• **PROBLÈME À RÉSOUDRE**
Recopiez le passage fourni sur le café à Bamako, de « Dans la même » jusqu’à « quartier du Fleuve. » inclus, en renommant « café » en « thé ».

Dans la même foulée, un client nous a répondu, sous couvert d’anonymat, qu’il préfère le café au gingembre plus que l’ordinaire. « Chaque semaine, je viens payer un sachet de café », lance-t-il, avant d’effectuer son achat.

Avec l’essor du café, les appareils permettant sa préparation connaissent également une hausse des ventes. À Bamako, ces petits outils — souvent vendus entre 2 500 et 4 000 Fcfa — sont de plus en plus présents dans les ménages. « Il y a deux ans, peu de gens s’y intéressaient. Aujourd’hui, je fais de bonnes affaires », témoigne Ali Diarra, commerçant au quartier du Fleuve.

• **JEU DE DONNÉES**

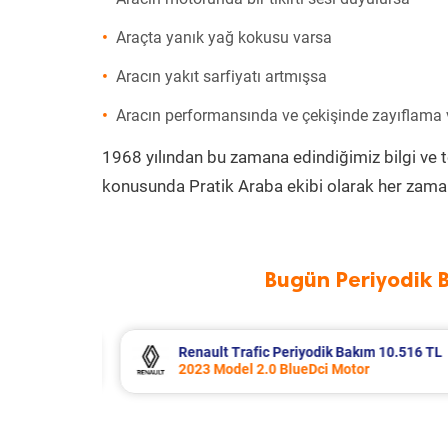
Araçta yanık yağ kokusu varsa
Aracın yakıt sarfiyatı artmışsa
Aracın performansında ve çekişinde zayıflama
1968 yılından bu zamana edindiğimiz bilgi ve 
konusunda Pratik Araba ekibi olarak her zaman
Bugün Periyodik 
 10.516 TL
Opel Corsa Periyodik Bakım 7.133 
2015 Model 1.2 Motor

--

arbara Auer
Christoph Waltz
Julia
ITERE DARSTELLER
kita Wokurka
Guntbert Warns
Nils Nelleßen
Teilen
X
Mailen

* * *

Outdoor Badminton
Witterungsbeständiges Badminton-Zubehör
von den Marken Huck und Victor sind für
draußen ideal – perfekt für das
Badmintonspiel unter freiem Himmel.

• **SOLUTION PROPOSÉE**
Dans la même foulée, un client nous a répondu, sous couvert d’anonymat, qu’il préfère le thé au gingembre plus que l’ordinaire. « Chaque semaine, je viens payer un sachet de thé », lance-t-il, avant d’effectuer son achat.

Avec l’essor du thé, les appareils permettant sa préparation connaissent également une hausse des ventes. À Bamako, ces petits outils — souvent vendus entre 2 500 et 4 000 Fcfa — sont de plus en plus présents dans les ménages. « Il y a deux ans, peu de gens s’y intéressaient. Aujourd’hui, je fais de bonnes affaires », témoigne Ali Diarra, commerçant au quartier du Fleuve.